The language of the law. Part Latin, part Anglo-Saxon, all confusing.
Well, maybe not all confusing.
Which is why The Legal Genealogist loves Henry Campbell Black.
Born in Ossining, Westchester County, New York, on 17 October 1860, educated at Trinity College in Hartford, Connecticut, and trained in and admitted to practice law in Pennsylvania, he decided in a short time that he really didn’t want to practice law. He moved to Washington, D.C., became a legal scholar and wrote or edited things about the law.1
And one of the things he edited and compiled was a law dictionary that has become pretty much the gold standard of law dictionaries in the United States, with a first edition published in 1891.2
Which is where today’s alphabet soup word turns up.
Because, today, G is for…
Genealogy.
Really.
A defined term in the legal dictionaries.

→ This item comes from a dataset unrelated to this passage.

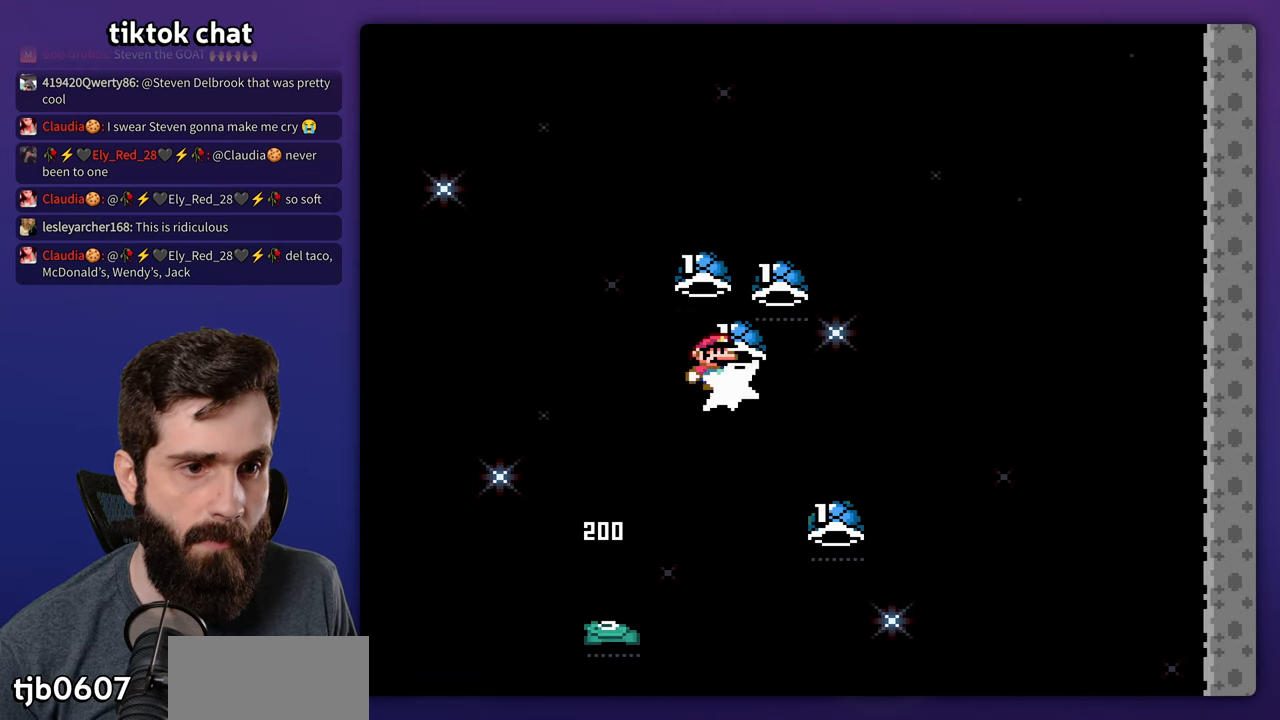
{"buttons": [], "events": [[217, "DPAD_RIGHT", "up"], [267, "DPAD_LEFT", "down"], [483, "DPAD_LEFT", "up"]]}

Now I don’t much care for the way it’s defined in another classic American law dictionary. John Bouvier’s 1856 edition defines it as the “summary history or table of a house or family, showing how the persons there named are connected to each other. It is founded on the idea of a lineage or family. Persons descended from the common father constitute a family.”3
Ugh. Fill out a family group sheet and you’re done. Bleah.
But Henry Campbell Black? He defined it more broadly as an “account or history of the descent of a person or family from an ancestor; enumeration of ancestors and their children in the natural order of succession.”4
That leaves a lot of room for the context of those lives as they descend from generation to generation — a history of the family, not just a fill-in-the-blanks table where you don’t even have a family without a common father (hello? John Bouvier? You had a mother, for cryin’ out loud!).
So in this one case, thanks to Henry Campbell Black, the language of the law isn’t at all confusing.
I really do love that man.
SOURCES
Cite/link to this post: Judy G. Russell, “2019 alphabet soup: G is for…,” The Legal Genealogist (https://www.legalgenealogist.com/blog : posted 26 Mar 2019).
- See Judy G. Russell, “Henry Campbell Black (1860-1927),” The Legal Genealogist, posted date (https://www.legalgenealogist.com/blog : accessed 26 Mar 2019). ↩
- Henry Campbell Black, A Dictionary of Law (St. Paul, Minn. : West, 1891). ↩
- John Bouvier, A Law Dictionary Adapted to the Constitution and Laws of the United States of America and of the Several States of the American Union, rev. 6th ed. (Philadelphia: Childs & Peterson, 1856), I: 555-556, “genealogy.” ↩
- Black, A Dictionary of Law, 533, “genealogy.” ↩
Can’t help noticing that Henry Campbell Black’s name indicates it is likely he had Scottish ancestry, and his definition is consistent with the societal traditions shared by the Irish and the Scots, in which genealogy was an important part of your personal identity, and the seanachie (the keepers of the ancient oral history of the family) were an honored and influential class in the society.